* [PROBLEM DETAILS]:
Nothing in the data may be altered; the answer is a verbatim copy of it.

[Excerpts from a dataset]

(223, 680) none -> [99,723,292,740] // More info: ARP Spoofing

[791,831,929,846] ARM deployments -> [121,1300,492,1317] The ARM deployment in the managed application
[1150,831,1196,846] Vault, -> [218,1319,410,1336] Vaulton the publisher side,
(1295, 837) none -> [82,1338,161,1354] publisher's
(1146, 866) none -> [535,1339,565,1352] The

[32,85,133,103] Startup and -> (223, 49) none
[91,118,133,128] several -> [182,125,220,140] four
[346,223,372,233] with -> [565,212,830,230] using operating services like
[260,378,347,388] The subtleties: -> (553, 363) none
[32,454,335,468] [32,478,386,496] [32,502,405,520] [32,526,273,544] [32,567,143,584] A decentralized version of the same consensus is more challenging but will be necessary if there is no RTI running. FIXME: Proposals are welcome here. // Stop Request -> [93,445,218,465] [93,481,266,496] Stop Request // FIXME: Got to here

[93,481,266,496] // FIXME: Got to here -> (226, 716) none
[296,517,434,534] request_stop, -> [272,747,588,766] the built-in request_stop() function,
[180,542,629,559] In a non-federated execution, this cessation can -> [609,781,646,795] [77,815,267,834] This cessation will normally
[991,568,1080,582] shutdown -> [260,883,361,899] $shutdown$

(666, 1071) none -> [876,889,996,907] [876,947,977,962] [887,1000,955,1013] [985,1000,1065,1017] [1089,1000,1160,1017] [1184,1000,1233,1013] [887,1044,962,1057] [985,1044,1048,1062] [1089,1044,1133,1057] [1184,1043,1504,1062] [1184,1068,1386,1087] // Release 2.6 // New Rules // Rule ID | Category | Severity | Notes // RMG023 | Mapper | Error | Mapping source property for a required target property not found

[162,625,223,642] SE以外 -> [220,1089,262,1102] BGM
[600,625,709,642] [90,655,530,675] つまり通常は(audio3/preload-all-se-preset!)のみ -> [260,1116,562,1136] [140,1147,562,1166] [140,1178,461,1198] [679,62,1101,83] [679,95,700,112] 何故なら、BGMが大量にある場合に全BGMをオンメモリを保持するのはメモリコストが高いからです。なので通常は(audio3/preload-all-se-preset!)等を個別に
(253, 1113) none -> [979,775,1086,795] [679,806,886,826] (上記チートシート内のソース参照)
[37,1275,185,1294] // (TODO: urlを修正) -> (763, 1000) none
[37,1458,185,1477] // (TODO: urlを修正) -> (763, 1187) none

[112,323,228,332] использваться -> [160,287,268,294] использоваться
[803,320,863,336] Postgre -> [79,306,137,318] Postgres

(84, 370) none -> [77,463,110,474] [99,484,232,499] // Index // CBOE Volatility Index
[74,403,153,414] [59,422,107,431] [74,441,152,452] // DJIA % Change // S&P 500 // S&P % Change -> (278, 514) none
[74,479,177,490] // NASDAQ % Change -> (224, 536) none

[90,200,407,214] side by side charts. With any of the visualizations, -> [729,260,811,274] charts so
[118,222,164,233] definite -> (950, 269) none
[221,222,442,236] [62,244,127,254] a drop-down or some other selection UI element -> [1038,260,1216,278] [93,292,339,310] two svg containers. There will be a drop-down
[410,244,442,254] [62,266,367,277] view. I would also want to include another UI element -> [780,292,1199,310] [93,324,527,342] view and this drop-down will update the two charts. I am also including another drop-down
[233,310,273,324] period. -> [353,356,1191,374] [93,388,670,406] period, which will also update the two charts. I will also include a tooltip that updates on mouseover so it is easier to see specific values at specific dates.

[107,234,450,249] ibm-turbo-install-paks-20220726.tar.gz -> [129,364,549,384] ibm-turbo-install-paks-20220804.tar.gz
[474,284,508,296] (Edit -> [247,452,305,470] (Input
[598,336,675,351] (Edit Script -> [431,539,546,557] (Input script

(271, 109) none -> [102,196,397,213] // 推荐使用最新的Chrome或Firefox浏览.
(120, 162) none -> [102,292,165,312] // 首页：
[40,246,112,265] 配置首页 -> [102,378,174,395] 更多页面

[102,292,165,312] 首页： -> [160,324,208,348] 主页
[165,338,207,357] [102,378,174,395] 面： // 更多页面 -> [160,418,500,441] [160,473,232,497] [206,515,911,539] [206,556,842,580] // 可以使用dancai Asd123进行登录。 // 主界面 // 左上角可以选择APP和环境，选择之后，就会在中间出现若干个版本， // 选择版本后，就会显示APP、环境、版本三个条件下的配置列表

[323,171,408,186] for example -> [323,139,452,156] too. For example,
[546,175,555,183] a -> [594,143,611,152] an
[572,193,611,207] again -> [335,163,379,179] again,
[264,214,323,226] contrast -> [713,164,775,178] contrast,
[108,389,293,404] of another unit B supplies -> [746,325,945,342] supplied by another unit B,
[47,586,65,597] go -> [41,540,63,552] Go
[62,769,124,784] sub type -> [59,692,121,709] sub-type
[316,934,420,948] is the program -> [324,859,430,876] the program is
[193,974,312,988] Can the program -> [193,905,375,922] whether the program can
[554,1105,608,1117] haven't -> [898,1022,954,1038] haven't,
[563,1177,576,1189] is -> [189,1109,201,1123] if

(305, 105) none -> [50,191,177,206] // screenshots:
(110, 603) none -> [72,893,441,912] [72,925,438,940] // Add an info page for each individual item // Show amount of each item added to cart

* [EXERCISE OUTPUT]:
(223, 680) none -> [99,723,292,740] // More info: ARP Spoofing

[791,831,929,846] ARM deployments -> [121,1300,492,1317] The ARM deployment in the managed application
[1150,831,1196,846] Vault, -> [218,1319,410,1336] Vaulton the publisher side,
(1295, 837) none -> [82,1338,161,1354] publisher's
(1146, 866) none -> [535,1339,565,1352] The

[32,85,133,103] Startup and -> (223, 49) none
[91,118,133,128] several -> [182,125,220,140] four
[346,223,372,233] with -> [565,212,830,230] using operating services like
[260,378,347,388] The subtleties: -> (553, 363) none
[32,454,335,468] [32,478,386,496] [32,502,405,520] [32,526,273,544] [32,567,143,584] A decentralized version of the same consensus is more challenging but will be necessary if there is no RTI running. FIXME: Proposals are welcome here. // Stop Request -> [93,445,218,465] [93,481,266,496] Stop Request // FIXME: Got to here

[93,481,266,496] // FIXME: Got to here -> (226, 716) none
[296,517,434,534] request_stop, -> [272,747,588,766] the built-in request_stop() function,
[180,542,629,559] In a non-federated execution, this cessation can -> [609,781,646,795] [77,815,267,834] This cessation will normally
[991,568,1080,582] shutdown -> [260,883,361,899] $shutdown$

(666, 1071) none -> [876,889,996,907] [876,947,977,962] [887,1000,955,1013] [985,1000,1065,1017] [1089,1000,1160,1017] [1184,1000,1233,1013] [887,1044,962,1057] [985,1044,1048,1062] [1089,1044,1133,1057] [1184,1043,1504,1062] [1184,1068,1386,1087] // Release 2.6 // New Rules // Rule ID | Category | Severity | Notes // RMG023 | Mapper | Error | Mapping source property for a required target property not found

[162,625,223,642] SE以外 -> [220,1089,262,1102] BGM
[600,625,709,642] [90,655,530,675] つまり通常は(audio3/preload-all-se-preset!)のみ -> [260,1116,562,1136] [140,1147,562,1166] [140,1178,461,1198] [679,62,1101,83] [679,95,700,112] 何故なら、BGMが大量にある場合に全BGMをオンメモリを保持するのはメモリコストが高いからです。なので通常は(audio3/preload-all-se-preset!)等を個別に
(253, 1113) none -> [979,775,1086,795] [679,806,886,826] (上記チートシート内のソース参照)
[37,1275,185,1294] // (TODO: urlを修正) -> (763, 1000) none
[37,1458,185,1477] // (TODO: urlを修正) -> (763, 1187) none

[112,323,228,332] использваться -> [160,287,268,294] использоваться
[803,320,863,336] Postgre -> [79,306,137,318] Postgres

(84, 370) none -> [77,463,110,474] [99,484,232,499] // Index // CBOE Volatility Index
[74,403,153,414] [59,422,107,431] [74,441,152,452] // DJIA % Change // S&P 500 // S&P % Change -> (278, 514) none
[74,479,177,490] // NASDAQ % Change -> (224, 536) none

[90,200,407,214] side by side charts. With any of the visualizations, -> [729,260,811,274] charts so
[118,222,164,233] definite -> (950, 269) none
[221,222,442,236] [62,244,127,254] a drop-down or some other selection UI element -> [1038,260,1216,278] [93,292,339,310] two svg containers. There will be a drop-down
[410,244,442,254] [62,266,367,277] view. I would also want to include another UI element -> [780,292,1199,310] [93,324,527,342] view and this drop-down will update the two charts. I am also including another drop-down
[233,310,273,324] period. -> [353,356,1191,374] [93,388,670,406] period, which will also update the two charts. I will also include a tooltip that updates on mouseover so it is easier to see specific values at specific dates.

[107,234,450,249] ibm-turbo-install-paks-20220726.tar.gz -> [129,364,549,384] ibm-turbo-install-paks-20220804.tar.gz
[474,284,508,296] (Edit -> [247,452,305,470] (Input
[598,336,675,351] (Edit Script -> [431,539,546,557] (Input script

(271, 109) none -> [102,196,397,213] // 推荐使用最新的Chrome或Firefox浏览.
(120, 162) none -> [102,292,165,312] // 首页：
[40,246,112,265] 配置首页 -> [102,378,174,395] 更多页面

[102,292,165,312] 首页： -> [160,324,208,348] 主页
[165,338,207,357] [102,378,174,395] 面： // 更多页面 -> [160,418,500,441] [160,473,232,497] [206,515,911,539] [206,556,842,580] // 可以使用dancai Asd123进行登录。 // 主界面 // 左上角可以选择APP和环境，选择之后，就会在中间出现若干个版本， // 选择版本后，就会显示APP、环境、版本三个条件下的配置列表

[323,171,408,186] for example -> [323,139,452,156] too. For example,
[546,175,555,183] a -> [594,143,611,152] an
[572,193,611,207] again -> [335,163,379,179] again,
[264,214,323,226] contrast -> [713,164,775,178] contrast,
[108,389,293,404] of another unit B supplies -> [746,325,945,342] supplied by another unit B,
[47,586,65,597] go -> [41,540,63,552] Go
[62,769,124,784] sub type -> [59,692,121,709] sub-type
[316,934,420,948] is the program -> [324,859,430,876] the program is
[193,974,312,988] Can the program -> [193,905,375,922] whether the program can
[554,1105,608,1117] haven't -> [898,1022,954,1038] haven't,
[563,1177,576,1189] is -> [189,1109,201,1123] if

(305, 105) none -> [50,191,177,206] // screenshots:
(110, 603) none -> [72,893,441,912] [72,925,438,940] // Add an info page for each individual item // Show amount of each item added to cart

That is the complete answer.